* [WHAT YOU WILL DO]: The entries below must be retyped exactly. Pictures are to be omitted.

* [RECORDS FOR THIS EXERCISE]:
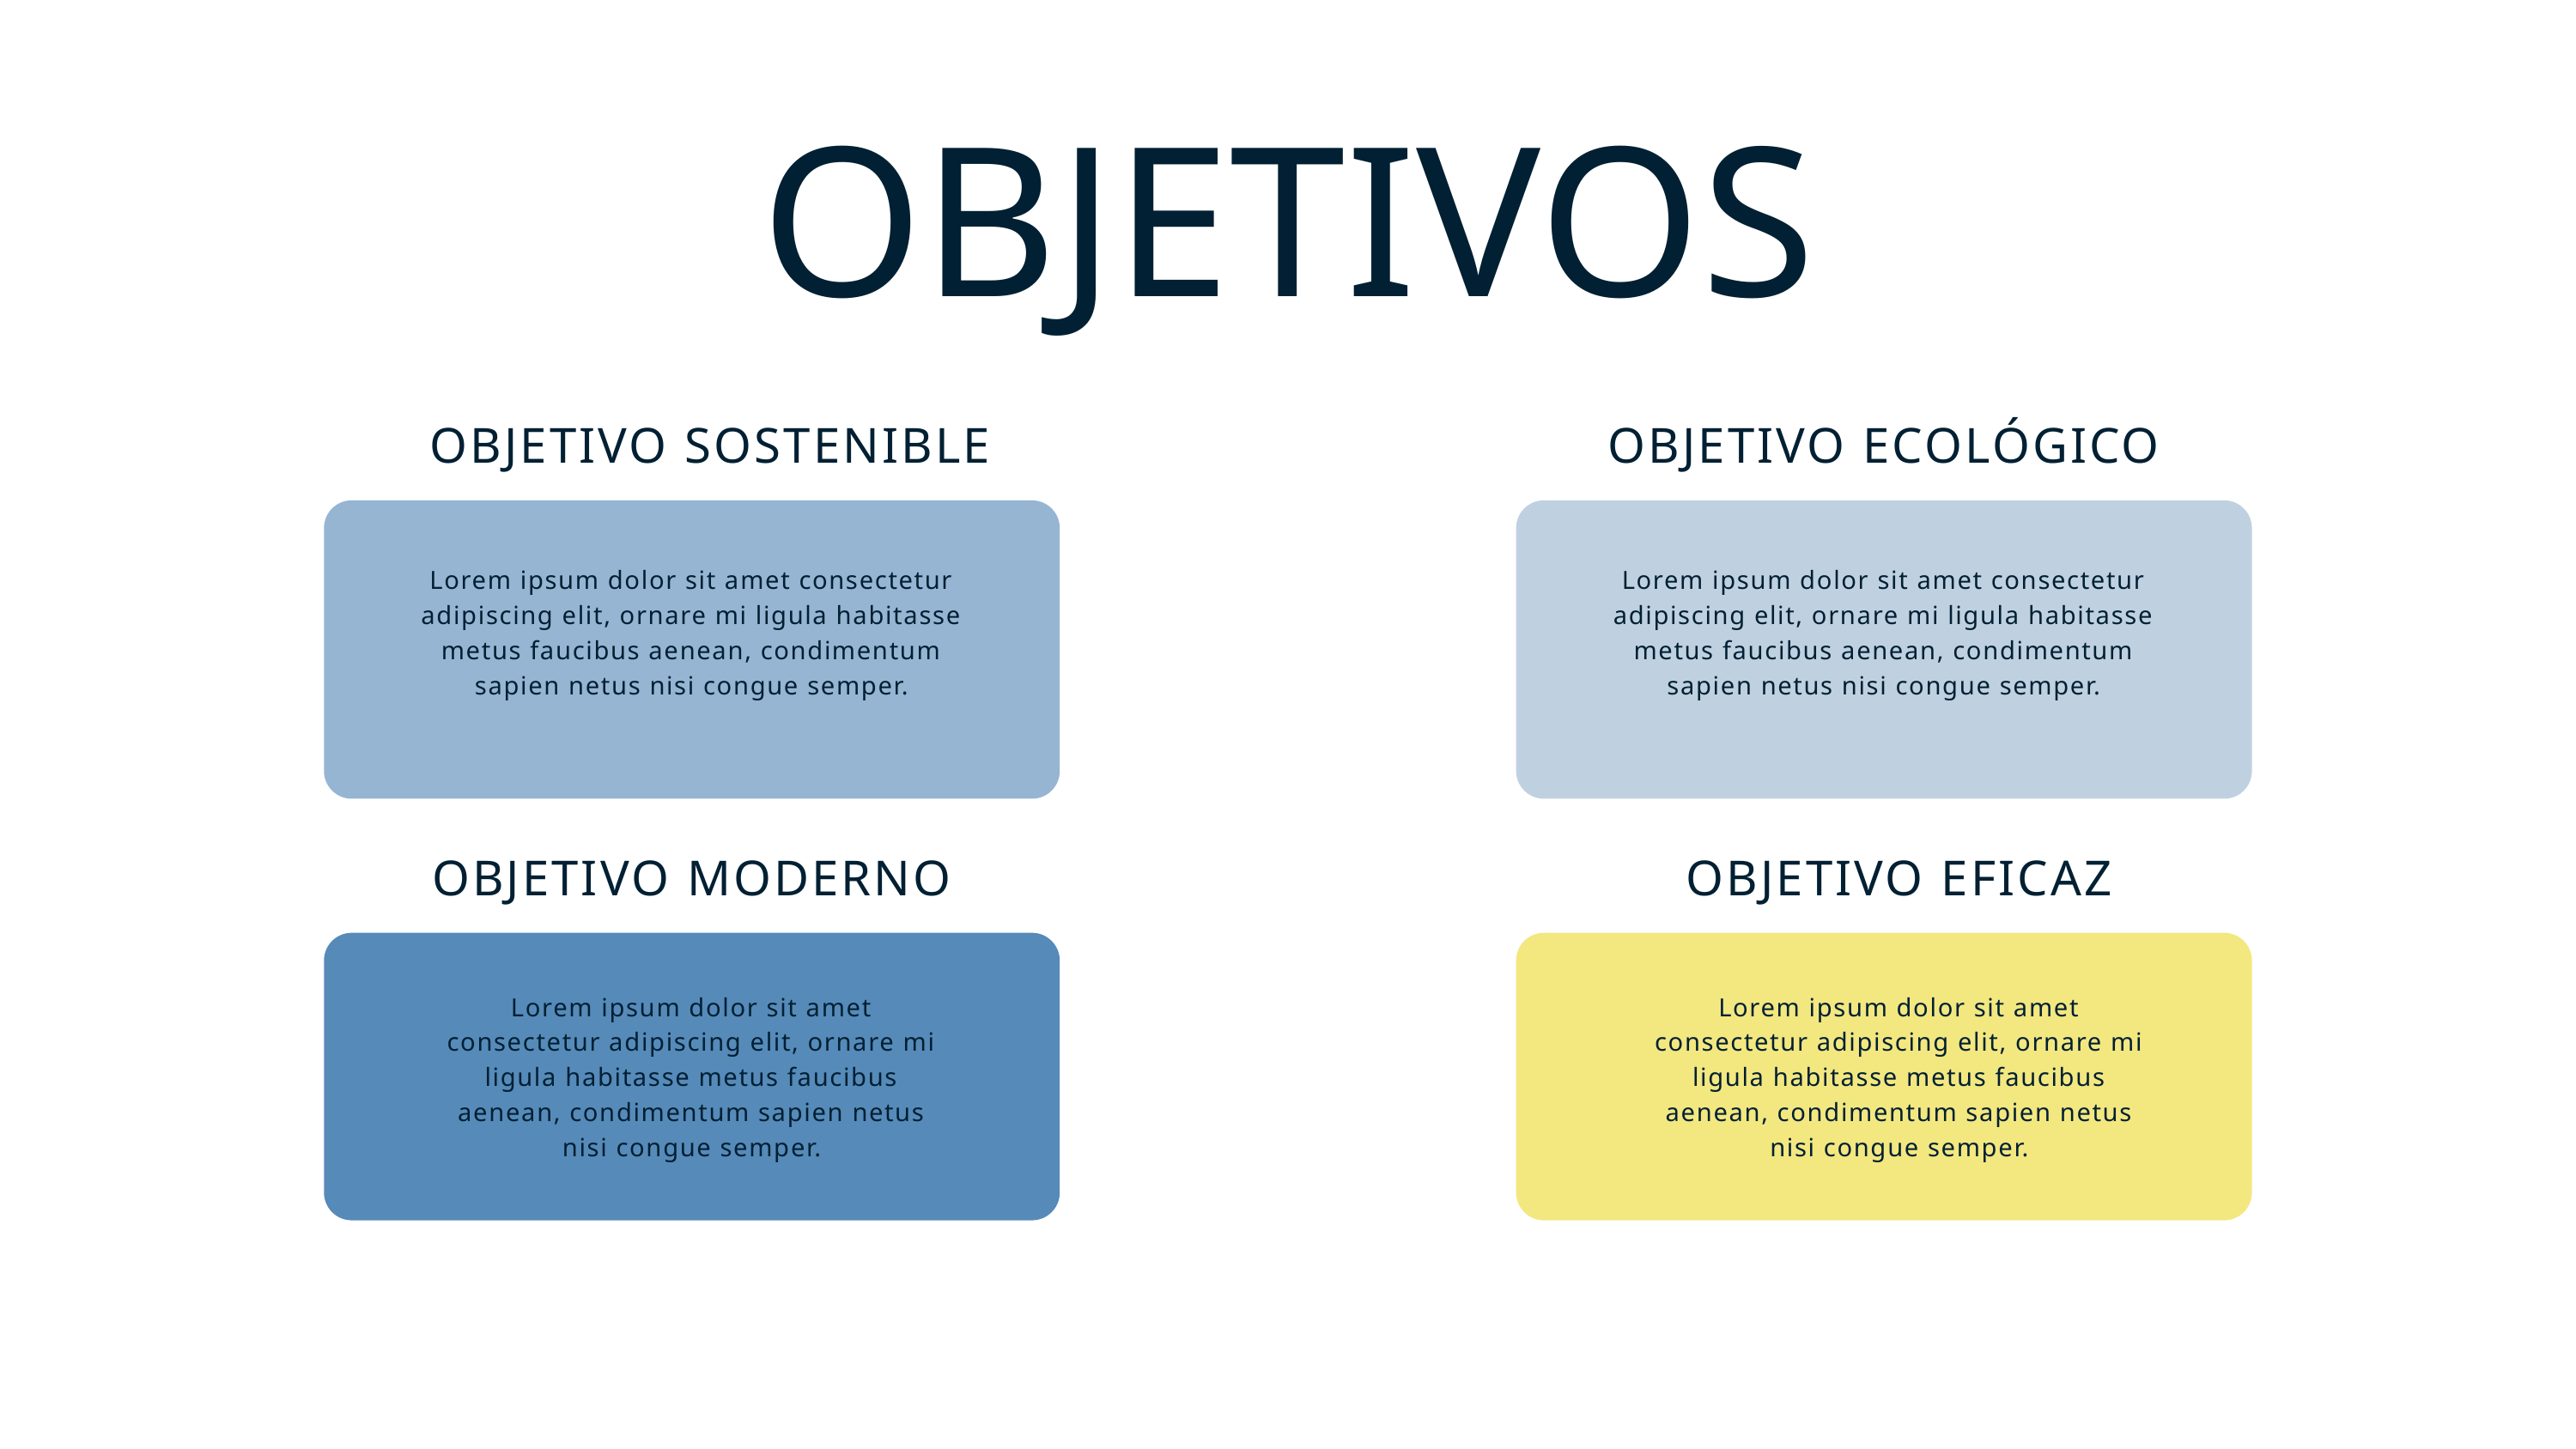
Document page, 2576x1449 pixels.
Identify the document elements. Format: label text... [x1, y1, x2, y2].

text_box OBJETIVO MODERNO [363, 837, 1020, 906]
text_box OBJETIVO ECOLÓGICO [1556, 405, 2213, 473]
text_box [1516, 932, 2252, 1221]
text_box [324, 932, 1060, 1221]
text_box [1516, 500, 2252, 799]
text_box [324, 500, 1060, 799]
text_box OBJETIVO EFICAZ [1641, 837, 2159, 906]
text_box OBJETIVO SOSTENIBLE [382, 405, 1039, 473]
text_box OBJETIVOS [240, 146, 2336, 338]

* [EXERCISE RESPONSE]:
Document page, 2576x1449 pixels.
Identify the document elements. Format: label text... [x1, y1, x2, y2].

text_box OBJETIVO MODERNO [363, 837, 1020, 906]
text_box OBJETIVO ECOLÓGICO [1556, 405, 2213, 473]
text_box [1516, 932, 2252, 1221]
text_box [324, 932, 1060, 1221]
text_box [1516, 500, 2252, 799]
text_box [324, 500, 1060, 799]
text_box OBJETIVO EFICAZ [1641, 837, 2159, 906]
text_box OBJETIVO SOSTENIBLE [382, 405, 1039, 473]
text_box OBJETIVOS [240, 146, 2336, 338]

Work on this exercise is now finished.